SAX parser is definitely what you’re reaching for.

1 Like

yea we are using saxy already

1 Like

In that case the only likely way to reduce the footprint is to try to clear out whatever is processed before you move to the next step. I’ve never done it before but I’ve thought about it a lot because I expected it might be a challenge with the copy on write approach.

Potentially send out pieces you’re working with to their own process so that the smaller chunks can easily be garbage collected?

Just speculating.

1 Like

One thing to look out for if you’re using ets tables to store binary fragments retrieved from the xml, you might be causing your source xmls to never get gc’d, since a fragment is just a offset+length on the original binary

1 Like

I find myself in violent agreement with NobbZ statement “trusting those external inputs to not spill my atom table, monitored or not, is out of the question.” I also wonder how many Elixir libraries (to say nothing of app-specific modules) are trusting external inputs not to crash the BEAM.

One of the most pleasant things about Elixir is that we don’t have to worry about all of the pitfalls introduced by thread programming. However, it strikes me that there may be a set of Elixir-specific pitfalls. Is there a “best practices” document that lays out potentially unsafe coding practices of this sort? If not, perhaps some of the smarter folks on the list could create one…

-r

1 Like

Slightly tangential but there is the efficiency guide.

https://www.erlang.org/doc/efficiency_guide/users_guide.html

4 Likes

Very cool list of things to inspect and keep in mind. Interesting reading.

I needed to parse large (1-3gb) XML documents with hundreds of thousands of records recently. My first attempt was using SweetXML and XPath but the memory consumption was very high, so I switched to ultimately switched to Saxy successfully. It was a bit confusing to get started, dealing with pretty complex XML files, but my solution ended up working well.

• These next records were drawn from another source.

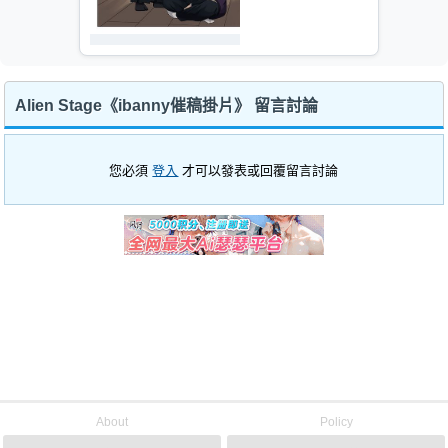
Alien Stage《ibanny催稿掛片》 留言討論
您必須
登入
才可以發表或回覆留言討論
About
Policy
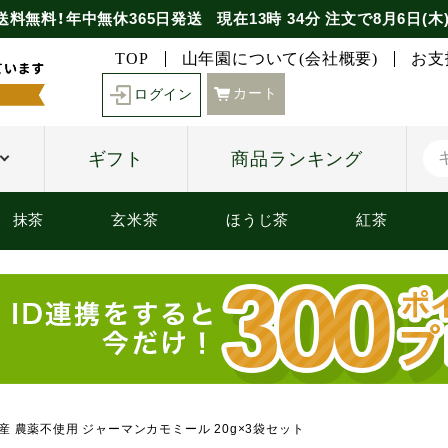
送料無料！年中無休365日発送
現在
13時
34分
注文で
8月6日(木
TOP
山年園について(会社概要)
お支
カート
ログイン
ギフト
商品ランキング
抹茶
玄米茶
ほうじ茶
紅茶
産 農薬不使用 ジャーマンカモミール 20g×3袋セット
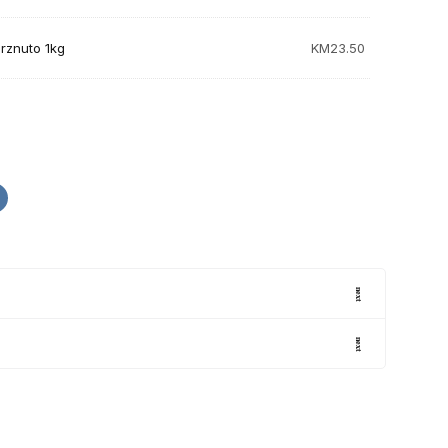
rznuto 1kg
KM
23.50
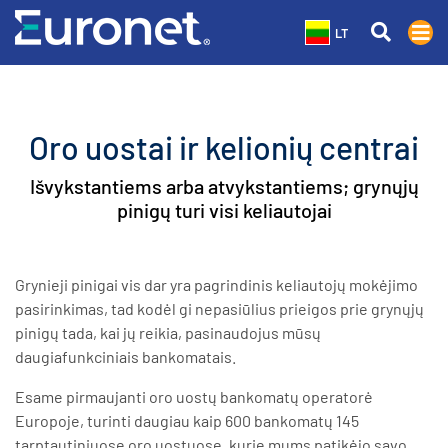
LT
Oro uostai ir kelionių centrai
Išvykstantiems arba atvykstantiems; grynųjų
pinigų turi visi keliautojai
Grynieji pinigai vis dar yra pagrindinis keliautojų mokėjimo
pasirinkimas, tad kodėl gi nepasiūlius prieigos prie grynųjų
pinigų tada, kai jų reikia, pasinaudojus mūsų
daugiafunkciniais bankomatais.
Esame pirmaujanti oro uostų bankomatų operatorė
Europoje, turinti daugiau kaip 600 bankomatų 145
tarptautiniuose oro uostuose, kurie mums patikėjo savo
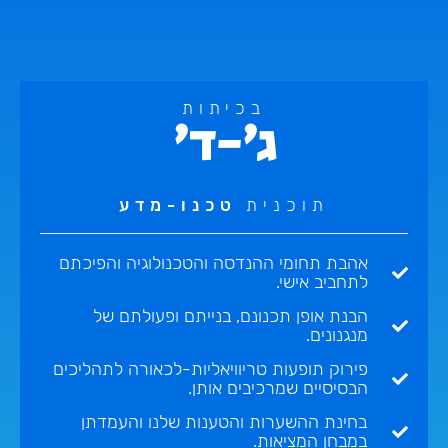
בכיתות
ג'-ד'
תוכנית
טכנו-מדע
אהבת תחומי ההנדסה והטכנולוגיה והפיכתם
לתחביב אישי.
הבנת אופן תכנונם, בנייתם ופעולתם של
מנגנונים.
פירוק תופעות טריוויאליות-לכאורה לתהליכים
הבסיסיים שמרכיבים אותן.
בחינת ההשערות והטענות שלנו והעמדתן
במבחן המציאות.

I’d be happy to go into greater detail if anyone’s interested, but just wanted to second using Saxy.

SweetXML was great for a smaller set of data, it just got unwieldy.

3 Likes

Just to call out you can use them in tandem - have your Saxy handler spit out xmerl and then you can use SweetXML to query into that.

3 Likes

Just to follow up with what we ended doing at work after a lot of research.

We now use the default Saxy handler to spit out simple form, then we use data_schema’s to query the simple form. We implemented our own querying for simple form - which was not to difficult to do in the end. (If you are interested I may be able to open source).

This means you can cast the strings in the XML into data values quickly, then traverse the results using Elixir functions rather than xpath.

Not using xmerl and SweetXML drastically reduced our memory impact (we are talking from 1gb to 80mb for large XMLs) and sped it all up by about 12 times.

On top of that I’ve also implemented a custom Saxy handler that will only create the intermediate simple_form representation for values that are required by a data schema. So you pass a schema to the saxy handler then Saxy only creates simple_form for the values that the schema wants.

This keeps the memory impact very low as it never spikes higher than what is required by the schema. It adds a little complexity though.